In the Philippines, outgoing president Duterte filed papers last week to run for a senate seat in the 2022 general election (Rappler, 15 November 2021), reversing an announcement in October that he would retire from politics at the end of his presidential term (Rappler, 2 October 2021). A senate seat and his closest allies positioned at the highest echelons of power may provide Duterte with political cover as he may face the prospect of a trial at the International Criminal Court (ICC) for alleged crimes against humanity committed in the context of his administration’s war on drugs (for more, see ACLED’s new report: The Drug War Rages on in the Philippines). The ICC recently announced that it has temporarily suspended the investigation while it assesses the scope and effect of a deferral request submitted by the Philippines government in early November (Al Jazeera, 19 November 2021).

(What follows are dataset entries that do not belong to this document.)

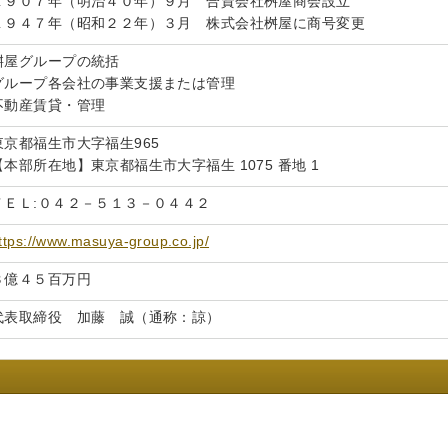
１９０７年（明治４０年）９月 合資会社桝屋商会設立
１９４７年（昭和２２年）３月 株式会社桝屋に商号変更
桝屋グループの統括
グループ各会社の事業支援または管理
不動産賃貸・管理
東京都福生市大字福生965
【本部所在地】東京都福生市大字福生 1075 番地 1
ＴＥＬ:０４２－５１３－０４４２
ttps://www.masuya-group.co.jp/
３億４５百万円
代表取締役 加藤 誠（通称：諒）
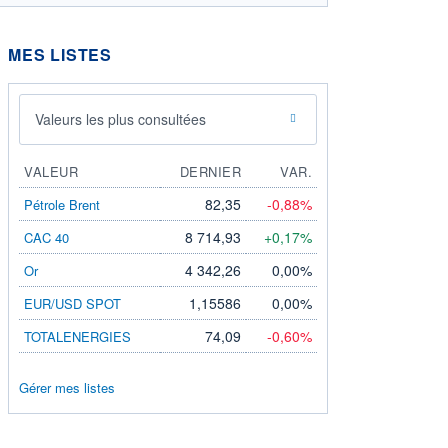
MES LISTES
Valeurs les plus consultées
VALEUR
DERNIER
VAR.
82,35
-0,88%
Pétrole Brent
8 714,93
+0,17%
CAC 40
4 342,26
0,00%
Or
1,15586
0,00%
EUR/USD SPOT
74,09
-0,60%
TOTALENERGIES
Gérer mes listes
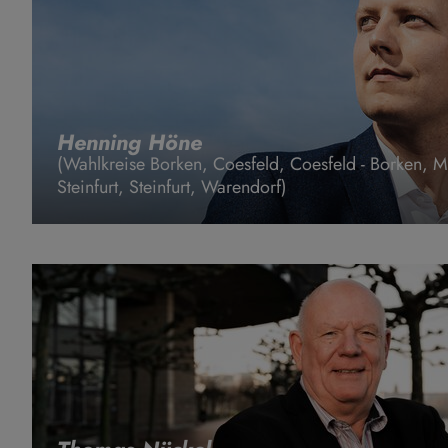
Henning Höne
(Wahlkreise Borken, Coesfeld, Coesfeld - Borken, Mü
Steinfurt, Steinfurt, Warendorf)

In the deferral request, the Philippines government claims that the ICC should exercise jurisdiction only if the domestic legal system fails to prosecute such crimes, which the government alleges is not the case in the Philippines (ICC, 10 November 2021).

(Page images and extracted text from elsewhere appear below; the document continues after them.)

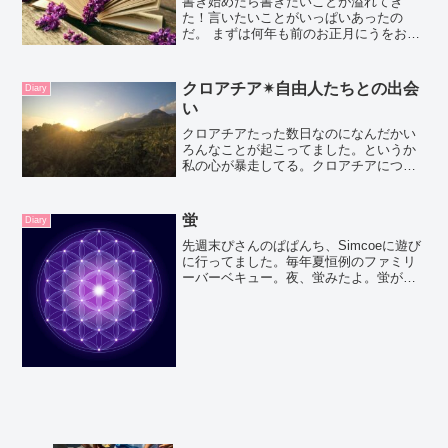
書き始めたら書きたいことが溢れてき
た！言いたいことがいっぱいあったの
だ。 まずは何年も前のお正月にうをおお
ーと勢いで読んだ 村上龍の半島を出よ 妹
が、最近北朝鮮から木造の北朝鮮籍の船
がたくさん日本各地に漂着していること
クロアチア✴自由人たちとの出会
Diary
を知っているか。という...
い
クロアチアたった数日なのになんだかい
ろんなことが起こってました。というか
私の心が暴走してる。クロアチアについ
て今3日目？出会う出会う。寄せてるんで
しょうね。クロアチアに引っ越してきな
よって言われててわたしはその気です。
蛍
Diary
出会う人、出会う人とて...
先週末ぴさんのぱぱんち、Simcoeに遊び
に行ってました。毎年夏恒例のファミリ
ーバーベキュー。夜、蛍みたよ。蛍がい
るんだからトトロもいるでしょうね。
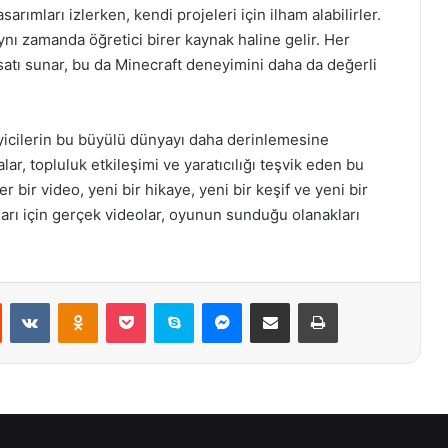
asarımları izlerken, kendi projeleri için ilham alabilirler.
ynı zamanda öğretici birer kaynak haline gelir. Her
satı sunar, bu da Minecraft deneyimini daha da değerli
eyicilerin bu büyülü dünyayı daha derinlemesine
ar, topluluk etkileşimi ve yaratıcılığı teşvik eden bu
r bir video, yeni bir hikaye, yeni bir keşif ve yeni bir
ları için gerçek videolar, oyunun sunduğu olanakları
st
Reddit
VKontakte
Odnoklassniki
Pocket
Skype
Messenger
E-Posta ile paylaş
Yazdır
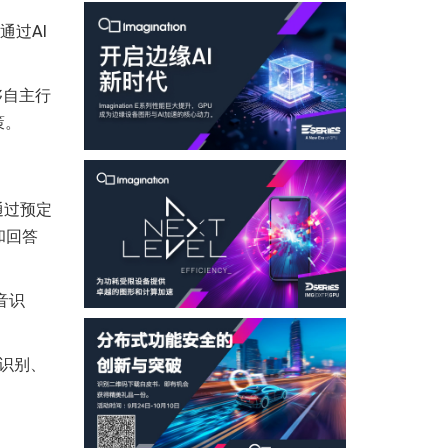
通过AI
够自主行
策。
，通过预定
和回答
语音识
像识别、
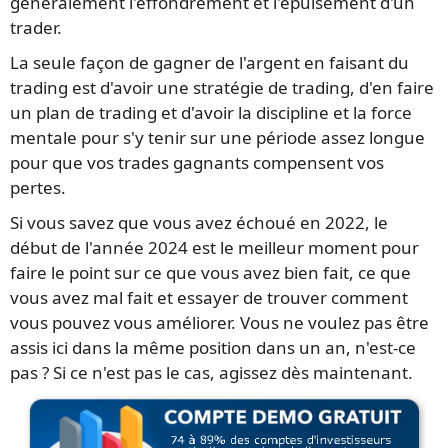
généralement l'effondrement et l'épuisement d'un
trader.
La seule façon de gagner de l'argent en faisant du
trading est d'avoir une stratégie de trading, d'en faire
un plan de trading et d'avoir la discipline et la force
mentale pour s'y tenir sur une période assez longue
pour que vos trades gagnants compensent vos
pertes.
Si vous savez que vous avez échoué en 2022, le
début de l'année 2024 est le meilleur moment pour
faire le point sur ce que vous avez bien fait, ce que
vous avez mal fait et essayer de trouver comment
vous pouvez vous améliorer. Vous ne voulez pas être
assis ici dans la même position dans un an, n'est-ce
pas ? Si ce n'est pas le cas, agissez dès maintenant.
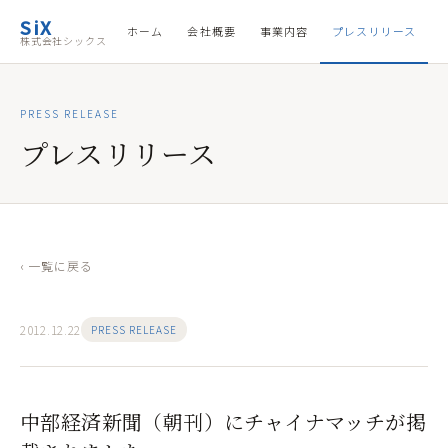
SiX
ホーム
会社概要
事業内容
プレスリリース
株式会社シックス
PRESS RELEASE
プレスリリース
‹ 一覧に戻る
2012.12.22
PRESS RELEASE
中部経済新聞（朝刊）にチャイナマッチが掲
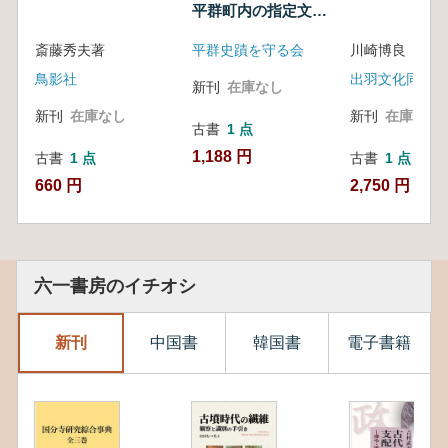
平群町内の指定文化
財
斎藤秀夫著
平群史蹟を守る会
川崎博良 
鳥影社
出羽文化同交会
新刊
在庫なし
新刊
在庫なし
新刊
在庫なし
古書
1 点
1,188 円
古書
1 点
古書
1 点
660 円
2,750 円
六一書房のイチオシ
新刊
中国書
韓国書
電子書籍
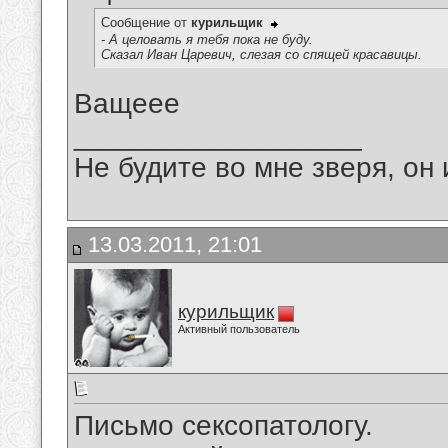
Сообщение от
курильщик
- А целовать я тебя пока не буду.
Сказал Иван Царевич, слезая со спящей красавицы.
Ващеее
__________________
Не будите во мне зверя, он 
13.03.2011, 21:01
курильщик
Активный пользователь
Письмо сексопатологу.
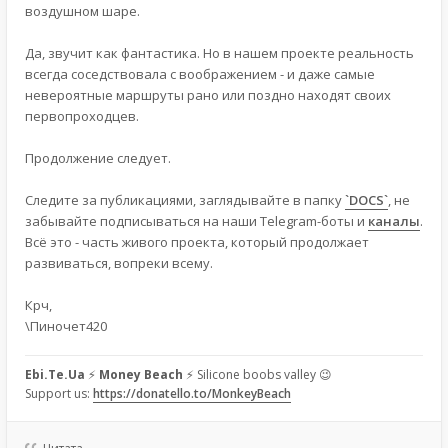
воздушном шаре.
Да, звучит как фантастика. Но в нашем проекте реальность
всегда соседствовала с воображением - и даже самые
невероятные маршруты рано или поздно находят своих
первопроходцев.
Продолжение следует.
Следите за публикациями, заглядывайте в папку
`DOCS`
, не
забывайте подписываться на наши Telegram-боты и
каналы
.
Всё это - часть живого проекта, который продолжает
развиваться, вопреки всему.
Крч,
\Пиночет420
Ebi.Te.Ua
⚡
Money Beach
⚡ Silicone boobs valley 😉
Support us:
https://donatello.to/MonkeyBeach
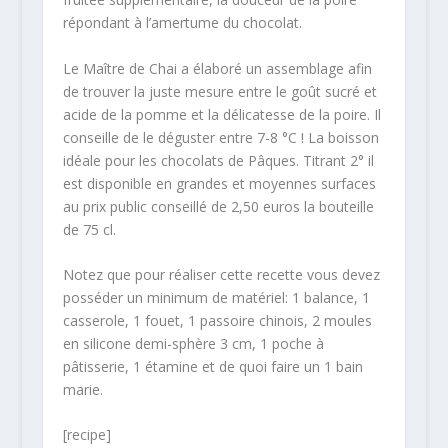
répondant à l’amertume du chocolat.
Le Maître de Chai a élaboré un assemblage afin
de trouver la juste mesure entre le goût sucré et
acide de la pomme et la délicatesse de la poire. Il
conseille de le déguster entre 7-8 °C ! La boisson
idéale pour les chocolats de Pâques. Titrant 2° il
est disponible en grandes et moyennes surfaces
au prix public conseillé de 2,50 euros la bouteille
de 75 cl.
Notez que pour réaliser cette recette vous devez
posséder un minimum de matériel: 1 balance, 1
casserole, 1 fouet, 1 passoire chinois, 2 moules
en silicone demi-sphère 3 cm, 1 poche à
pâtisserie, 1 étamine et de quoi faire un 1 bain
marie.
[recipe]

Meanwhile, tensions between the Philippines and China escalated last week when Chinese coast guard vessels blocked and used a water cannon against Philippine military supply boats travelling to an outpost in the disputed Spratly Islands in the South China Sea. The Philippine supply boats were forced to abort their mission and turn back (Philippine Daily Inquirer, 18 November 2021). The Philippine government condemned the incident, claiming that China has no law enforcement rights in the area, which falls within the Philippines’ exclusive economic zone (EEZ) (Rappler, 18 November 2021). On the other hand, China claims that the Philippine vessels “trespassed” in Chinese waters “without China’s consent” (The Philippine Star, 19 November 2021).
Similar tensions were reported in March and April of this year when Chinese military vessels occupied an area claimed by the Philippines as part of its EEZ (The Diplomat, 15 April 2021). As recently as September, the Philippines continued to file diplomatic protests against China due to the alleged continued presence of Chinese vessels in the area (Philippine Daily Inquirer, 30 September 2021). The dispute between the Philippines and China over the waters is longstanding. In 2016, the Permanent Court of Arbitration ruled in favor of the Philippines in a case initiated by Manila, dismissing Chinese claims over the area (The Diplomat, 12 July 2016). China has rejected the decision.